Procurement experts have identified poor data visibility and outdated procurement systems as major barriers limiting Artificial Intelligence (AI) adoption across many African organisations.
The experts spoke on Tuesday during the Digital Procurement Africa Summit held in Lagos and powered by Gloopro.
The summit, themed ‘Accelerating Procurement Transformation for Large Enterprises in the Digital Era’, attracted procurement professionals, supply chain managers, and business leaders.
Olumide Olusanya, Chief Executive Officer of Gloopro, said many African organisations still struggle with procurement digitisation despite growing global interest in AI-driven procurement systems.
According to him, procurement transformation depends heavily on organisations building structured, accessible, and reliable procurement data systems before deploying AI solutions.
“AI depends on data. Organisations must first digitise procurement activities before artificial intelligence can deliver meaningful value,” Olusanya said.
He explained that many procurement activities still occur outside digital platforms, making AI deployment difficult, ineffective, and potentially risky for governance systems.
Olumanya noted that fragmented procurement records and poor data accessibility often prevent organisations from fully benefiting from automation, predictive analytics, and compliance monitoring.
He said organisations across Africa must prioritise procurement digitisation to strengthen transparency, operational efficiency, and accountability in procurement and supplier management processes.

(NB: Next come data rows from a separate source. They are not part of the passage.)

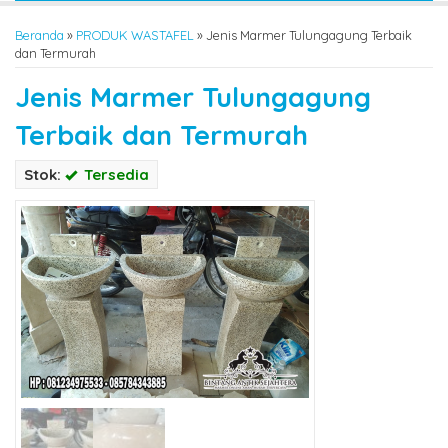
Beranda
»
PRODUK WASTAFEL
»
Jenis Marmer Tulungagung Terbaik
dan Termurah
Jenis Marmer Tulungagung
Terbaik dan Termurah
Stok:
Tersedia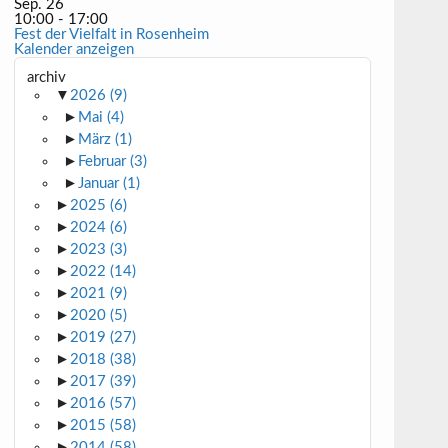
Sep.
26
10:00
-
17:00
Fest der Vielfalt in Rosenheim
Kalender anzeigen
archiv
▼
2026
(9)
►
Mai
(4)
►
März
(1)
►
Februar
(3)
►
Januar
(1)
►
2025
(6)
►
2024
(6)
►
2023
(3)
►
2022
(14)
►
2021
(9)
►
2020
(5)
►
2019
(27)
►
2018
(38)
►
2017
(39)
►
2016
(57)
►
2015
(58)
►
2014
(58)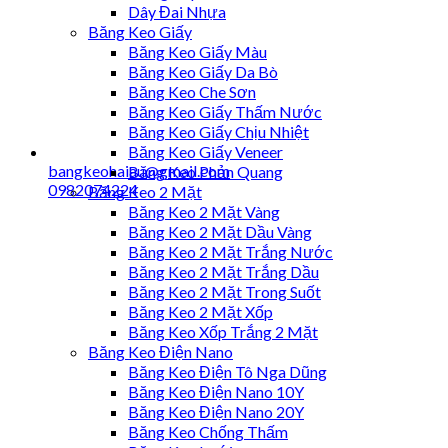
Dây Đai Nhựa
Băng Keo Giấy
Băng Keo Giấy Màu
Băng Keo Giấy Da Bò
Băng Keo Che Sơn
Băng Keo Giấy Thấm Nước
Băng Keo Giấy Chịu Nhiệt
Băng Keo Giấy Veneer
bangkeohaiau@gmail.com
Băng Keo Phản Quang
0982074224
Băng Keo 2 Mặt
Băng Keo 2 Mặt Vàng
Băng Keo 2 Mặt Dầu Vàng
Băng Keo 2 Mặt Trắng Nước
Băng Keo 2 Mặt Trắng Dầu
Băng Keo 2 Mặt Trong Suốt
Băng Keo 2 Mặt Xốp
Băng Keo Xốp Trắng 2 Mặt
Băng Keo Điện Nano
Băng Keo Điện Tô Nga Dũng
Băng Keo Điện Nano 10Y
Băng Keo Điện Nano 20Y
Băng Keo Chống Thấm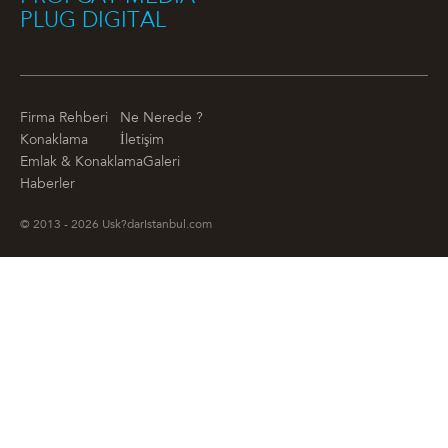
PLUG DIGITAL
Firma Rehberi
Ne Nerede ?
Konaklama
İletişim
Emlak & Konaklama
Galeri
Haberler
© 2013 - 2026 Usk?darIstanbul.com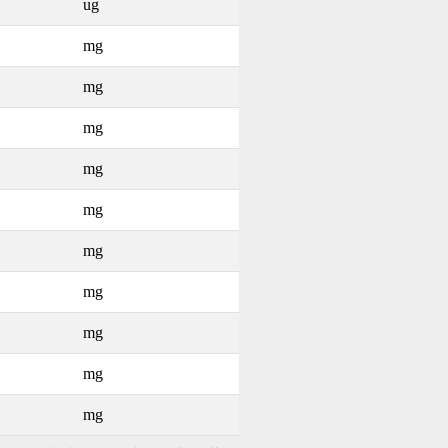
ug
mg
mg
mg
mg
mg
mg
mg
mg
mg
mg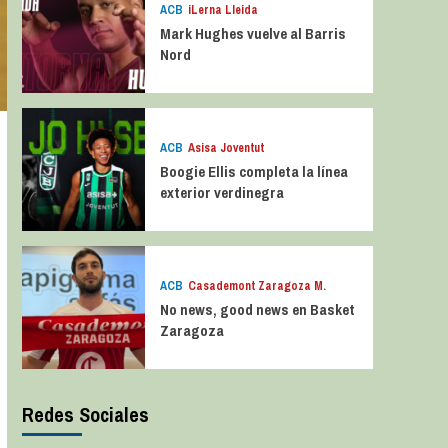
ACB
iLerna Lleida
Mark Hughes vuelve al Barris
Nord
ACB
Asisa Joventut
Boogie Ellis completa la línea
exterior verdinegra
ACB
Casademont Zaragoza M.
No news, good news en Basket
Zaragoza
Redes Sociales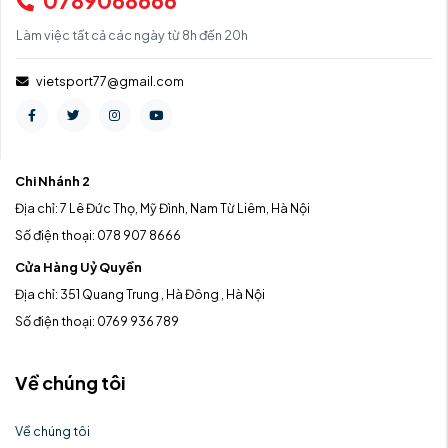
0789068666
Làm việc tất cả các ngày từ 8h đến 20h
vietsport77@gmail.com
Chi Nhánh 2
Địa chỉ: 7 Lê Đức Thọ, Mỹ Đình, Nam Từ Liêm, Hà Nội
Số điện thoại: 078 907 8666
Cửa Hàng Uỷ Quyền
Địa chỉ: 351 Quang Trung , Hà Đông , Hà Nội
Số điện thoại: 0769 936 789
Về chúng tôi
Về chúng tôi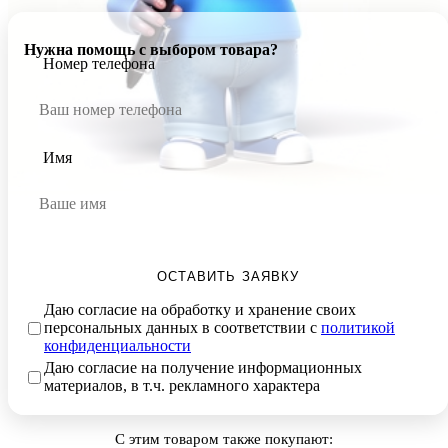
Нужна помощь с выбором товара?
Номер телефона
Имя
ОСТАВИТЬ ЗАЯВКУ
Даю согласие на обработку и хранение своих
персональных данных в соответствии с
политикой
конфиденциальности
Даю согласие на получение информационных
материалов, в т.ч. рекламного характера
С этим товаром также покупают: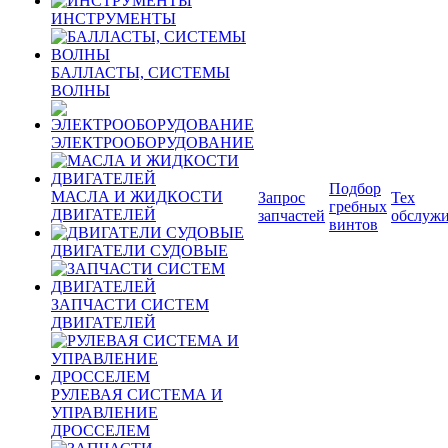
ИНСТРУМЕНТЫ
БАЛЛАСТЫ, СИСТЕМЫ
ВОЛНЫ
ЭЛЕКТРООБОРУДОВАНИЕ
Подбор
МАСЛА И ЖИДКОСТИ
Запрос
Тех
гребных
ДВИГАТЕЛЕЙ
запчастей
обслуж
винтов
ДВИГАТЕЛИ СУДОВЫЕ
ЗАПЧАСТИ СИСТЕМ
ДВИГАТЕЛЕЙ
РУЛЕВАЯ СИСТЕМА И
УПРАВЛЕНИЕ
ДРОССЕЛЕМ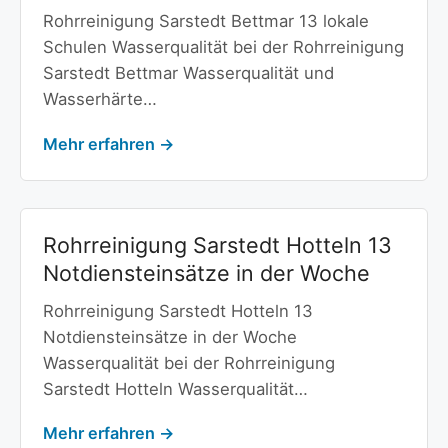
Rohrreinigung Sarstedt Bettmar 13 lokale
Schulen Wasserqualität bei der Rohrreinigung
Sarstedt Bettmar Wasserqualität und
Wasserhärte…
Mehr erfahren →
Rohrreinigung Sarstedt Hotteln 13
Notdiensteinsätze in der Woche
Rohrreinigung Sarstedt Hotteln 13
Notdiensteinsätze in der Woche
Wasserqualität bei der Rohrreinigung
Sarstedt Hotteln Wasserqualität…
Mehr erfahren →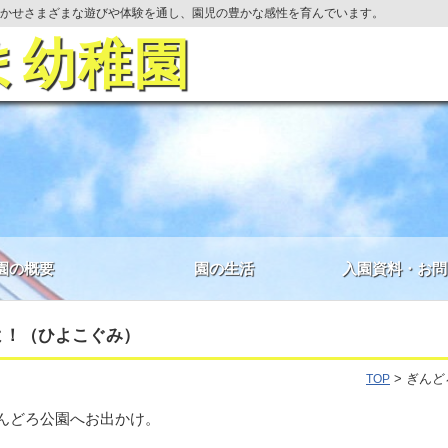
かせさまざまな遊びや体験を通し、園児の豊かな感性を育んでいます。
ま幼稚園
園の概要
園の生活
入園資料・お問
よ！（ひよこぐみ）
> ぎん
TOP
んどろ公園へお出かけ。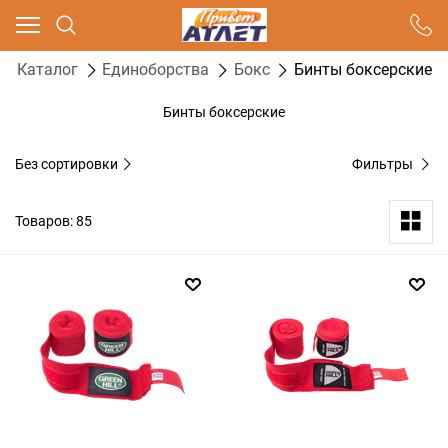
Ваш город - Москва,
угадали?
Каталог
Единоборства
Бокс
Бинты боксерские
ДА
НЕТ
Бинты боксерские
Без сортировки
Фильтры
Товаров: 85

Speaking on procurement-as-a-service, Olusanya described the model as a digital outsourcing approach that enables organisations to manage procurement operations through external technology-driven platforms.
He said the model helps organisations reduce operational costs while improving procurement turnaround time, supplier coordination, and transaction visibility across departments.
Olusanya stated that digital procurement systems were reducing procurement turnaround time by approximately 67 per cent in organisations already embracing technology-driven operations.
He added that digital systems also strengthen compliance oversight by improving monitoring mechanisms, approval processes, and transparency across procurement transactions.
Addressing tail spend, Olusanya described it as low-value procurement transactions that frequently escape central procurement governance and monitoring.
He warned that unmanaged tail spend collectively accounts for substantial organisational expenditure, despite individual transactions appearing relatively insignificant.
According to him, poor oversight of tail spend often creates financial leakages, governance weaknesses, and compliance risks.
Also speaking, Adenrele Thompson, Indirect Procurement Manager, Supply Chain at Coca-Cola Company, said digital procurement systems were becoming increasingly essential for sustainable business operations.
Thompson warned that organisations resisting procurement digitisation would eventually face operational difficulties and governance challenges in increasingly technology-driven business environments.
“If you are not digital, it is only a matter of time. The consequences are inevitable,” Thompson said.
He explained that repeated bypassing of approved procurement systems gradually weakens compliance culture and creates governance gaps.
According to Thompson, tail spend often involves frequent low-value transactions that receive minimal scrutiny because each purchase appears financially insignificant.
He warned that such practices could gradually normalise weak procurement behaviour and undermine institutional accountability, transparency, and operational discipline.
Also speaking, Chukwuma Nkwodinmah, Supply Chain Leader at Aradel Holdings, warned that unmanaged procurement transactions expose organisations to financial, regulatory, and reputational risks.
Nkwodinmah explained that repeated emergency purchases outside approved systems often create parallel procurement structures lacking transparency and effective accountability.
“Once executives begin to see procurement leakage as governance failure rather than operational inefficiency, organisations will pay greater attention to controlling unmanaged spending,” he said.
Nkwodinmah urged organisations to strengthen procurement governance structures and improve digital visibility across procurement operations to reduce long-term compliance and operational risks.